Federal government exploring options for removing portion of Knoll’s Atomic Power Lab
NISKAYUNA — Three options are on the table for the potential removal of a portion of the Knolls Atomic Power Laboratory in Niskayuna.
Representatives from the US Department of Energy (DOE) hosted a public forum on Thursday evening at Niskayuna Town Hall to present three potential alternatives for remediating the lab’s F-Complex, which is an interconnected group of five buildings at the River Road site.
The complex, which was built between 1951 and 1970 and once stored nuclear materials and several research reactor projects, has reached the end of its useful life. All three test reactors have been defueled and are in a safe and stable condition, according to DOE.
During the Thursday session, Martin Kretz, Federal Project Director with the US Department of Energy, detailed the three options the government agency is exploring to address the F-Complex, which contains materials including asbestos, lead and mercury.
The first option would entail taking no additional action beyond the current monitoring and continued maintenance of the empty facilities. According to the DOE, that alternative would cost DOE Naval Reactors, who run the site, approximately $17.5 million over the next 30 years.
The second option would see the DOE clean out the complex’s defueled test reactor assemblies while leaving the shell of the F-Complex in place at a cost of approximately $38.4 million over the next 30 years.
The third option, which Kretz noted was the current recommended government alternative, would see the F-Complex demolished after the defueling process, which would allow Naval Reactors to utilize the site for future use. The cost of demolishing the F-Complex is projected to be $68.4 million.
Kretz said the buildings are not a danger to the public if nothing was done to remediate the complex.
“It’s in a safe condition,” he said after the forum. “It’s just a matter of keeping it in a safe condition via monitoring and repairs as necessary. There’s no immediate danger. In the CERCLA (Comprehensive Environmental Response, Compensation and Liability) process it’s a non-time critical removal action. So it’s not like a Superfund site where there’s been a release and there’s an imminent hazard where you have to get there and do something right away. There’s no immediate hazard that needs to be addressed, it just doesn’t make sense to just leave it there for perpetuity.”
According to the DOE, the number of workers in the buildings were greatly reduced two decades ago with the remaining office staff moved out of the complex in the middle of 2022.
Following the meeting, Kretz said that the option of demolishing the complex would represent standard practice for the federal agency.
“It’s very routine for the Department of Energy,” he said. “Because outside of these small laboratory-scale research reactors, it’s typical of any vintage 1950s-era building.”
Niskayuna Town Supervisor Jamie Puccioni said the town has been kept in the loop as the government weighs its options with the Niskayuna facility.
“I met with the representatives from Knolls and some folks from the Department of Energy in February and they informed me about this process that they were going to be undergoing to engage the public around possible courses of action in relation to this F-Complex,” she said on Friday. “They asked for the town’s support in keeping the residents informed. My goal is that I want to facilitate a transparent process.”

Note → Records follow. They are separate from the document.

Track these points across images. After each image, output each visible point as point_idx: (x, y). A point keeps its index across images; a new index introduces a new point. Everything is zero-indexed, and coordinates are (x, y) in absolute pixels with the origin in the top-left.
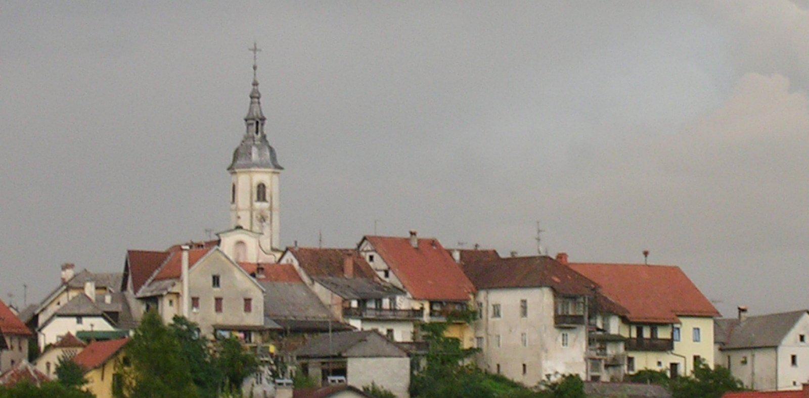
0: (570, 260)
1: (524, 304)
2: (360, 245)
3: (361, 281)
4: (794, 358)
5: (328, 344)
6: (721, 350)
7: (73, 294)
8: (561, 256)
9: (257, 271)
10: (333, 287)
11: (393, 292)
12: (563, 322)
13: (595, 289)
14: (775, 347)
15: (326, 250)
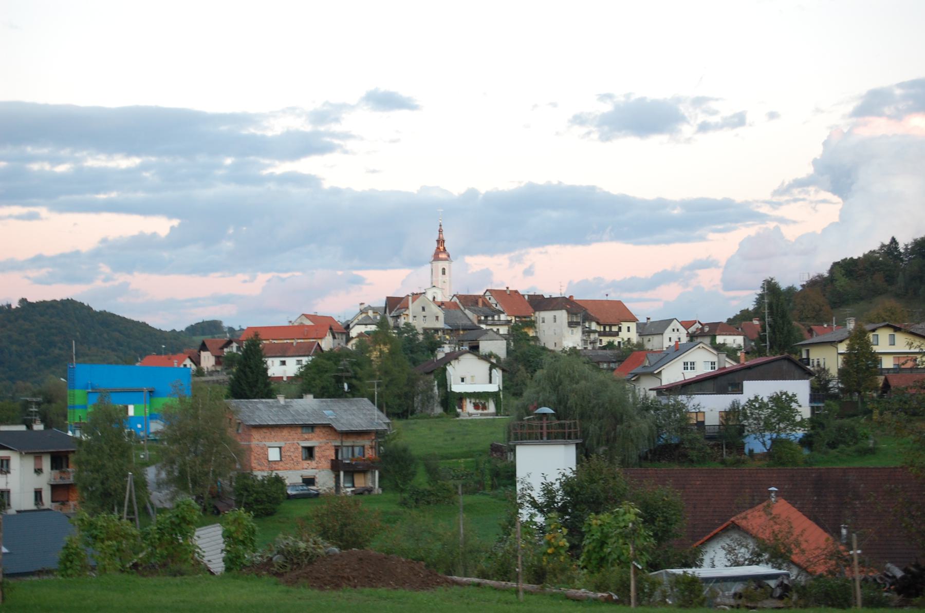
0: (574, 298)
1: (555, 318)
2: (485, 293)
3: (485, 308)
4: (670, 338)
5: (472, 335)
6: (639, 335)
7: (364, 315)
8: (571, 297)
9: (440, 305)
10: (474, 311)
11: (499, 312)
12: (571, 324)
13: (585, 310)
14: (662, 334)
15: (471, 296)
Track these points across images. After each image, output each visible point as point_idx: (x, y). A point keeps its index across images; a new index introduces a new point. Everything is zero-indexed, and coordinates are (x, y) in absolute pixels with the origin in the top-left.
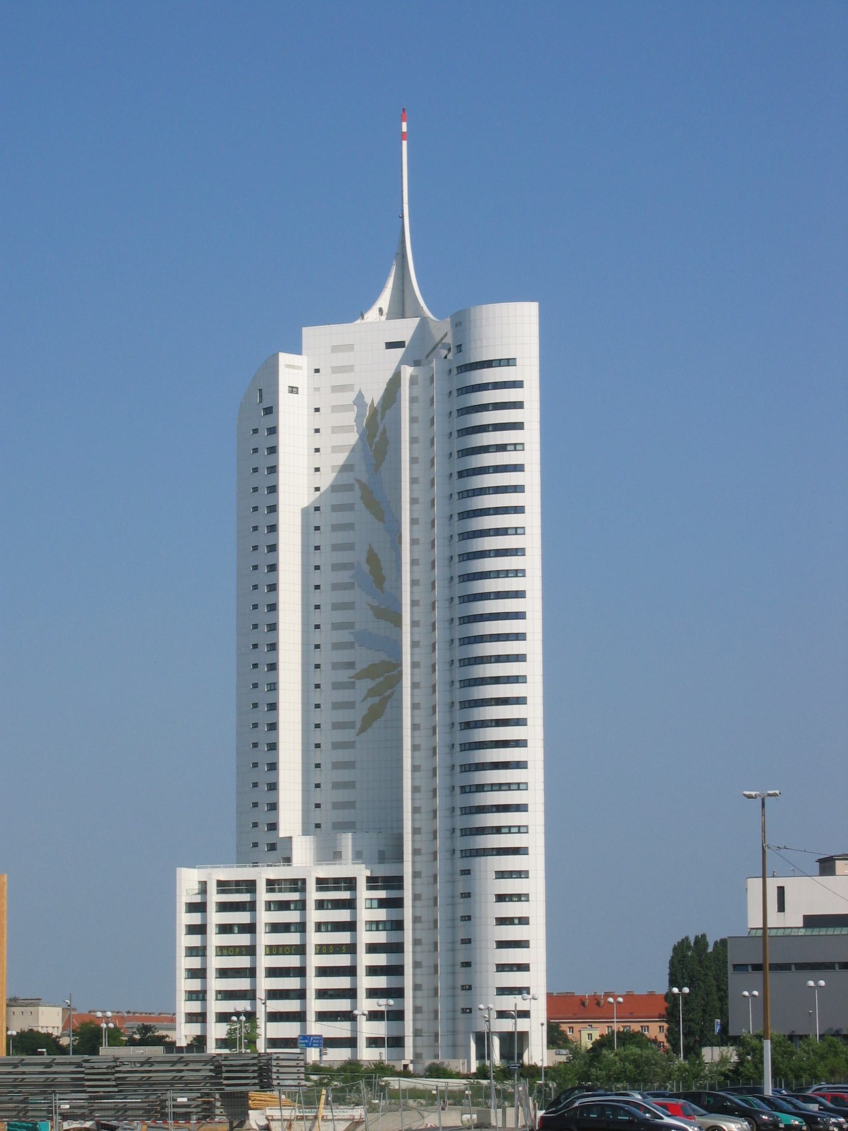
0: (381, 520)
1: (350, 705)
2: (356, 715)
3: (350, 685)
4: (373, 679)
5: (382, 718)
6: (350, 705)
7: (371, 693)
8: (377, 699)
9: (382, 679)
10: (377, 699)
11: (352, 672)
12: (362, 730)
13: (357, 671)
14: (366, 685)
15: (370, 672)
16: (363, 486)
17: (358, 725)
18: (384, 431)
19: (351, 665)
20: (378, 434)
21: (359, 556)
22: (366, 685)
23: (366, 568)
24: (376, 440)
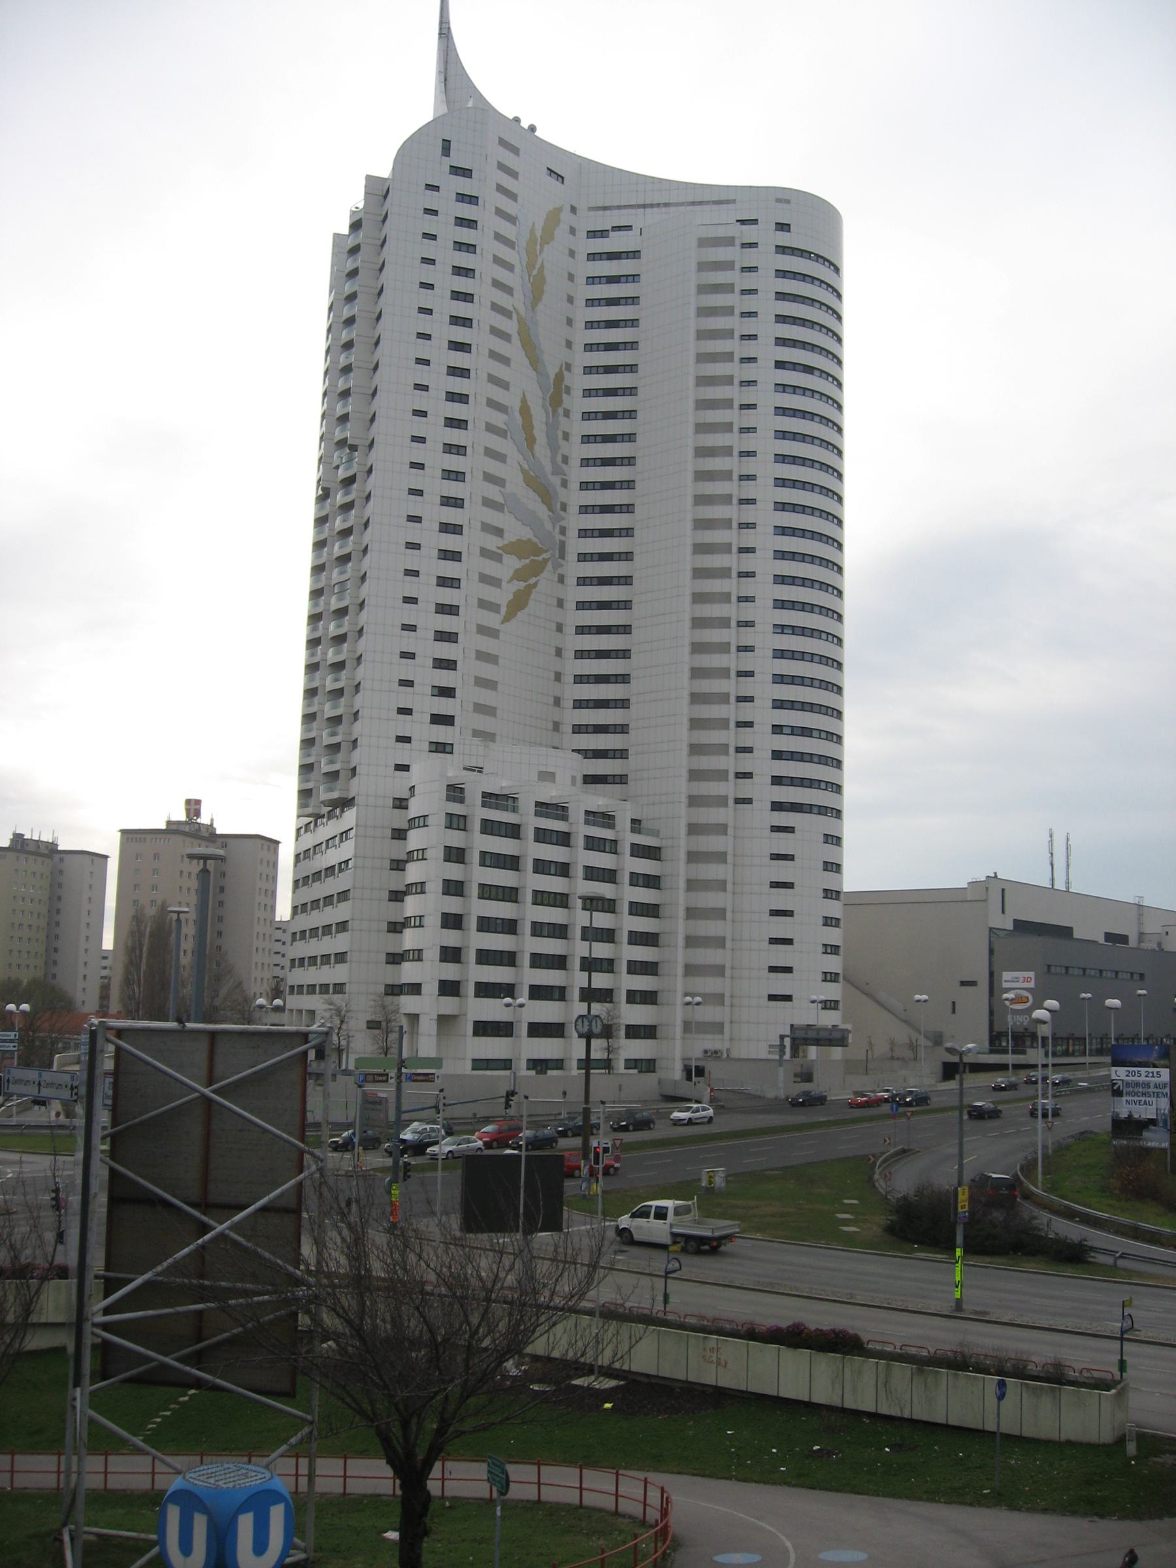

The town agreed to let the DOE use town hall for the public meeting on Thursday evening and facilitated a video live stream of the event.
Puccioni said that she does not currently have a preference for which option the DOE chooses and will let the public process play out.
“I’ll be listening and learning just like all of the other residents,” she said. ““Knolls has been here since 1946 and they’ve been a good neighbor.”
During the public comment portion of the meeting, resident Nick Masucci expressed concerns about the safety of dismantling the F-Complex. At a cleanup at the plant in 2010, radioactive dust was released while contractors were working at the Niskayuna facility.
“I’d like to make sure that they have adequate monitoring in place,” Masucci said after the meeting. “Personally I think that the number three option of taking the thing out is probably the way to go. But hopefully they’re competent.”
Greg Chandler, Environmental Engineer with DOE, said that if the third option were chosen, the entire Niskayuna lab site would not have to be shut down completely while the F-Complex was being demolished.
“Everything would be very confined in that work area,” he said following the meeting. “That’s how good the controls are. It’ll be deconstructed very deliberately to make sure that everything stays in that work area.”
The public comment process will continue through Feb. 6, with the department accepting comments at [email protected].
Kretz noted during the meeting that the DOE would examine the public feedback in the coming months before issuing their plan of action regarding which option is chosen in May or June.